# INSTRUCTIONS FOR THE TASK
Rewrite the lines from the one containing "Rank the series" up to and including the one containing "Rank the categories", changing "from highest to lowest" to "in descending order" and keeping everything else the same. Leave the pictures out of your answer.

# TASK MATERIAL

______________________________

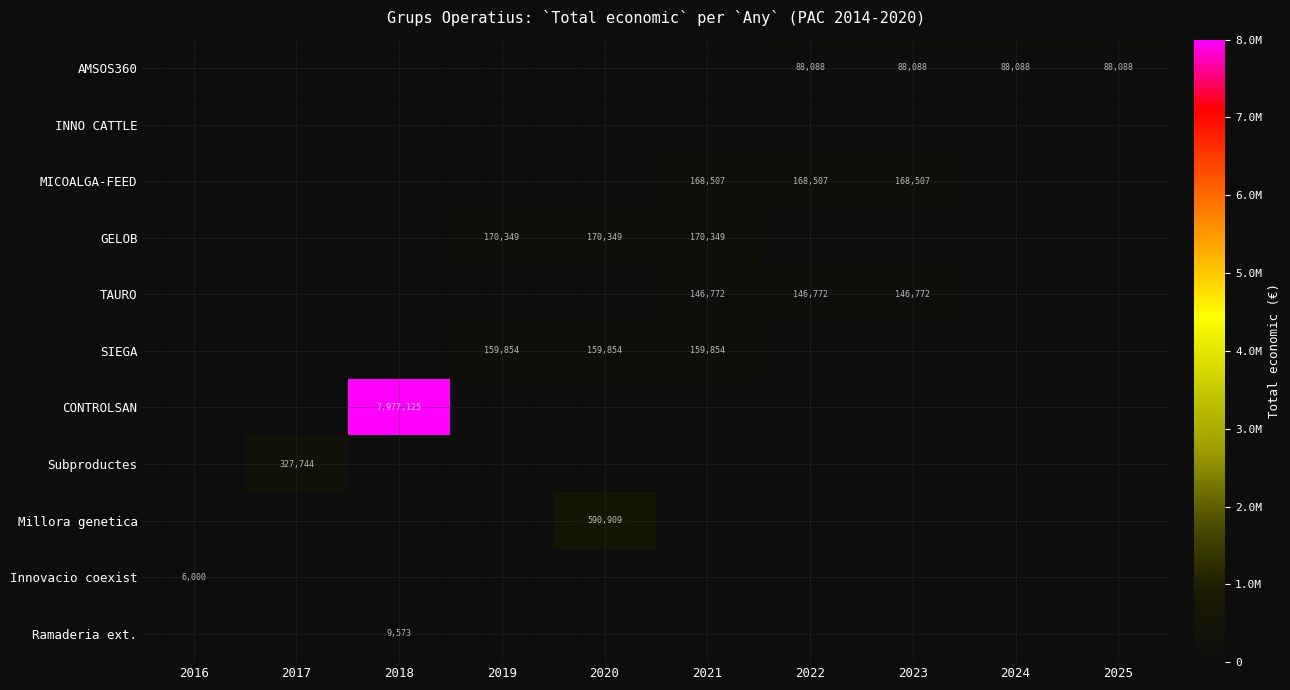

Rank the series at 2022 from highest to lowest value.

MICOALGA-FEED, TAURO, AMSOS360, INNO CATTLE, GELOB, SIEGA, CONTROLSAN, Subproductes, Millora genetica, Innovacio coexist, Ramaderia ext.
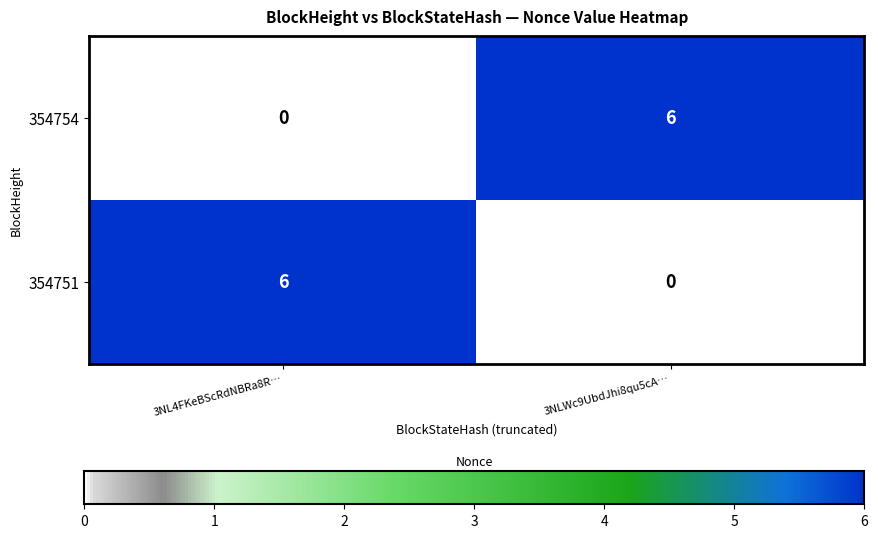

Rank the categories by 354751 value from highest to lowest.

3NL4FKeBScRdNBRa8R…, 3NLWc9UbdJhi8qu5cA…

______________________________

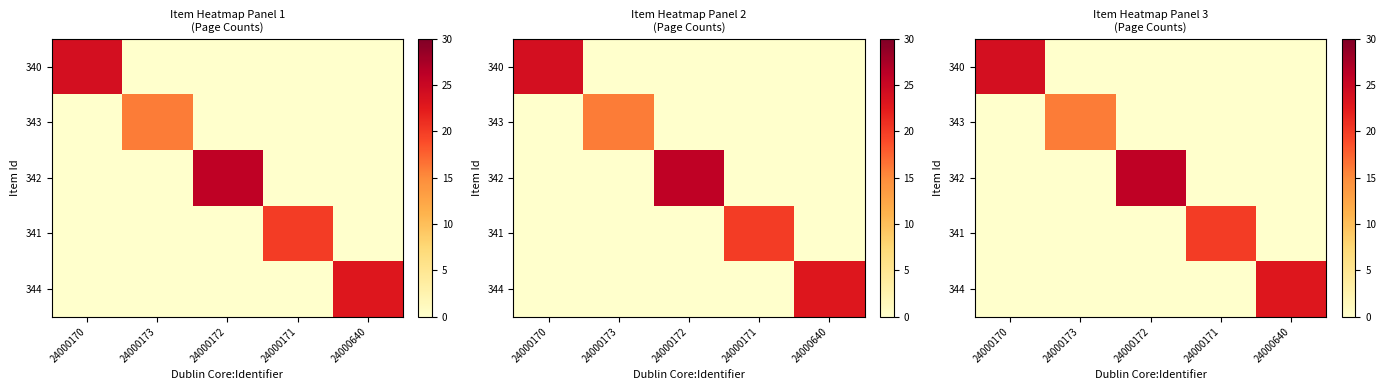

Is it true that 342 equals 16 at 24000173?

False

______________________________

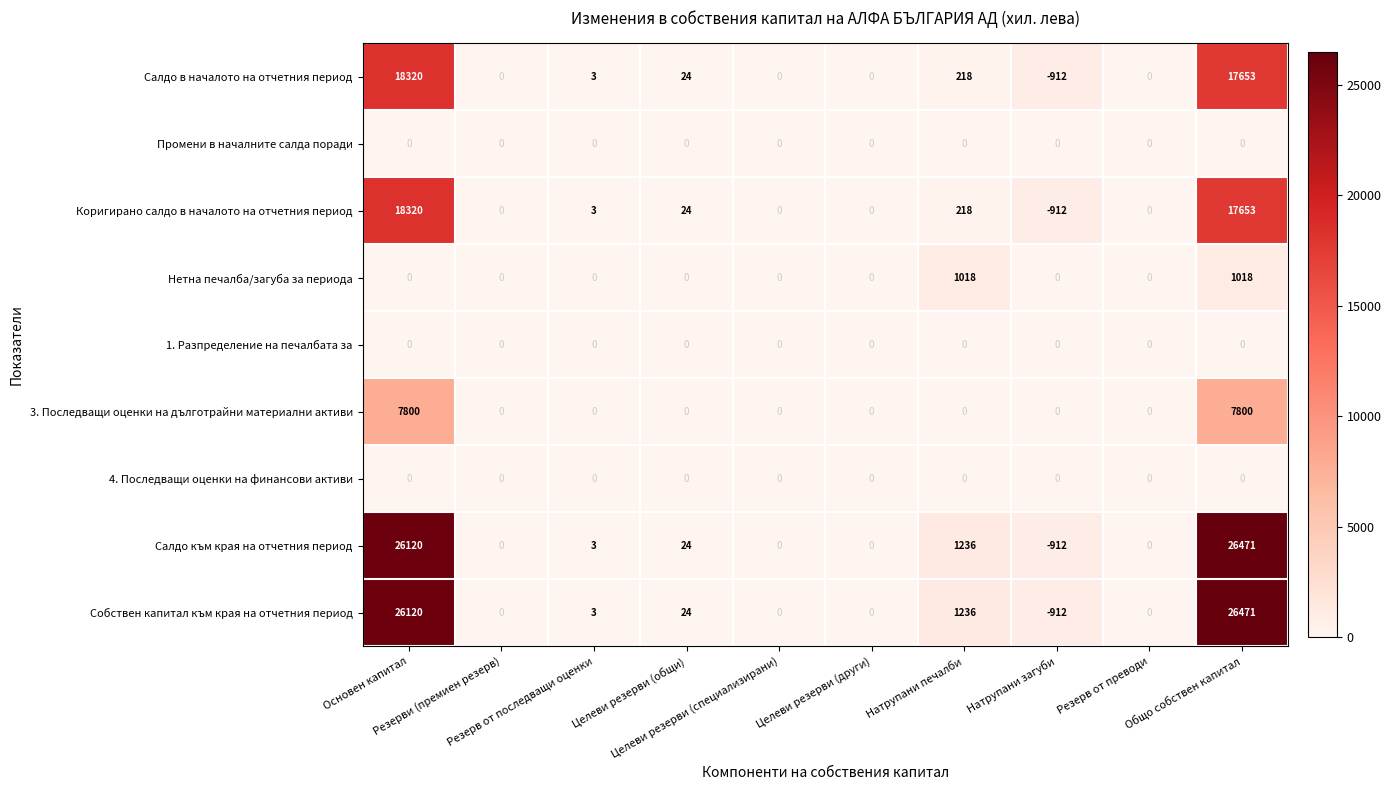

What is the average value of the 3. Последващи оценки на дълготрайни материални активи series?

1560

______________________________

# SOLUTION TO THE EXERCISE
Rank the series at 2022 in descending order value.

MICOALGA-FEED, TAURO, AMSOS360, INNO CATTLE, GELOB, SIEGA, CONTROLSAN, Subproductes, Millora genetica, Innovacio coexist, Ramaderia ext.

Rank the categories by 354751 value in descending order.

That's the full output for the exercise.